WHAT YOU HAVE TO DO:
Only a number is required: the count of lines in the material below that contain "Zijn".

DATA UNDER STUDY:
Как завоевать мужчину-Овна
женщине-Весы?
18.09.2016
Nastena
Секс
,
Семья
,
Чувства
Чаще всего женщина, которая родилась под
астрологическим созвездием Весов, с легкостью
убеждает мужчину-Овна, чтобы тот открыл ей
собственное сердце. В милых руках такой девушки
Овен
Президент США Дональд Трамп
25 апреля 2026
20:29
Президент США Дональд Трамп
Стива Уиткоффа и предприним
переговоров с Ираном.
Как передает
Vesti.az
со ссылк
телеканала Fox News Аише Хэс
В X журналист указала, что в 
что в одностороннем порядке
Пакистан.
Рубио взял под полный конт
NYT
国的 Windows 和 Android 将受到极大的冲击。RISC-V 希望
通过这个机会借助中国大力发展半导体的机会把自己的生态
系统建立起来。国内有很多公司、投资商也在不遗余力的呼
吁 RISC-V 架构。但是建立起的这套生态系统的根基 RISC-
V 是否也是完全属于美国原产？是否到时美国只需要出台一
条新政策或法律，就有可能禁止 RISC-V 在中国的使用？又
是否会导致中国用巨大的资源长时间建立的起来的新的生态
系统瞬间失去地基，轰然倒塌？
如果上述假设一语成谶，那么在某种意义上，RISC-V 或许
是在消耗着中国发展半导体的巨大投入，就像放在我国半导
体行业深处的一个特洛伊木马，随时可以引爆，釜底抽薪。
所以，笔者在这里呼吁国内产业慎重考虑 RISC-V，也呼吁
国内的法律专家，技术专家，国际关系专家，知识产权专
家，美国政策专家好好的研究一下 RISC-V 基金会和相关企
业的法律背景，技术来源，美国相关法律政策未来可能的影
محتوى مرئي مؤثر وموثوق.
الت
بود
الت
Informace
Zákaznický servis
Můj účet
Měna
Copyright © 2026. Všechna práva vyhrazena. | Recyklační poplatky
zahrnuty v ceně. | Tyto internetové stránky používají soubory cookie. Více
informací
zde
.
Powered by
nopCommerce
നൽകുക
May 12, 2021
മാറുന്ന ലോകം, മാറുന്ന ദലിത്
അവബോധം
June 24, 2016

==

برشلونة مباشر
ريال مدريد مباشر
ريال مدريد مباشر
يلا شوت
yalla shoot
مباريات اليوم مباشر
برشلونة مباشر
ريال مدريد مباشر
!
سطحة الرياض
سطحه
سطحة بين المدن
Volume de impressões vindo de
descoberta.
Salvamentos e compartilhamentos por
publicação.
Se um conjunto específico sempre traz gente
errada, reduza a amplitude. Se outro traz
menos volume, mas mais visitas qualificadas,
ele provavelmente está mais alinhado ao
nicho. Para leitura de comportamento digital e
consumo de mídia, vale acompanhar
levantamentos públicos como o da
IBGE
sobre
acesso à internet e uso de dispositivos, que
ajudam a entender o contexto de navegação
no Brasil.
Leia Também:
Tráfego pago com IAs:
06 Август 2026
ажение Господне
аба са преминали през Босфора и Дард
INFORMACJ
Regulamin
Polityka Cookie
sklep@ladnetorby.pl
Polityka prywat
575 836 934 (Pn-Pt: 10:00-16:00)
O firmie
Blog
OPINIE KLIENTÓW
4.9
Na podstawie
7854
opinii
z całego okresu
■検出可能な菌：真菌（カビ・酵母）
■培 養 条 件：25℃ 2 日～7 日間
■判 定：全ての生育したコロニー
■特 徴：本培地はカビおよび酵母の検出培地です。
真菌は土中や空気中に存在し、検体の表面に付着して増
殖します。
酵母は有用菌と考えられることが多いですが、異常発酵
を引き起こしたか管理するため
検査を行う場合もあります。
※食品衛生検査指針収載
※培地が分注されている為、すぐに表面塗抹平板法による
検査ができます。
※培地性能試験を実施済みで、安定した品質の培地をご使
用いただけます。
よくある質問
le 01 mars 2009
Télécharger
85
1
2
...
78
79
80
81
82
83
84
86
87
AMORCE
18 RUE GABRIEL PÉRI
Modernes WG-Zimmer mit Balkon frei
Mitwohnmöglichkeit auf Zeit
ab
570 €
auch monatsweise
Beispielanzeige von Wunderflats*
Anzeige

* * *

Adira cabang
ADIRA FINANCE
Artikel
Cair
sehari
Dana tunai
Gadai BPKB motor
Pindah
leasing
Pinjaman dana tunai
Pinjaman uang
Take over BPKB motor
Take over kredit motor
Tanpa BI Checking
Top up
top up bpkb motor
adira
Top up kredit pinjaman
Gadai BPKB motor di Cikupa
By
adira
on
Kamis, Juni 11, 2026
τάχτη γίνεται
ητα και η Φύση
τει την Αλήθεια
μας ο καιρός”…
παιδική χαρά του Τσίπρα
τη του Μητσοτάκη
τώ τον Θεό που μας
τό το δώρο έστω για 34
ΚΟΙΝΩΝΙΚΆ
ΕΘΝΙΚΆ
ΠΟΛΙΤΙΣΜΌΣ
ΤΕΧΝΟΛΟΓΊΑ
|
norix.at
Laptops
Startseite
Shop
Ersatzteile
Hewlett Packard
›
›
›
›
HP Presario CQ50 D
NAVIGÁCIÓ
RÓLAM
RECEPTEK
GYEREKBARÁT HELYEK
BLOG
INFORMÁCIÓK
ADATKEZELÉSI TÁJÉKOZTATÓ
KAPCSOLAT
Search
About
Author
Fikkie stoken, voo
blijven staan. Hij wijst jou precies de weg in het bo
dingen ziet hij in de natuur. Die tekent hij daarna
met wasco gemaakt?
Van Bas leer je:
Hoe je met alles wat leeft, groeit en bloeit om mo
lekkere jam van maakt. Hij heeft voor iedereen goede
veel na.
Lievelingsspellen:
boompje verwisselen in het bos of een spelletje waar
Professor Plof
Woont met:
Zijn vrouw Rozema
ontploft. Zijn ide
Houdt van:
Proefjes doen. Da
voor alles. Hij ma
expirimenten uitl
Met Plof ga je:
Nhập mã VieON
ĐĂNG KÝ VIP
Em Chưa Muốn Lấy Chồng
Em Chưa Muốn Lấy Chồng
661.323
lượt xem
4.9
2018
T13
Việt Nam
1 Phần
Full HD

RESPONSE TO THIS TASK:
2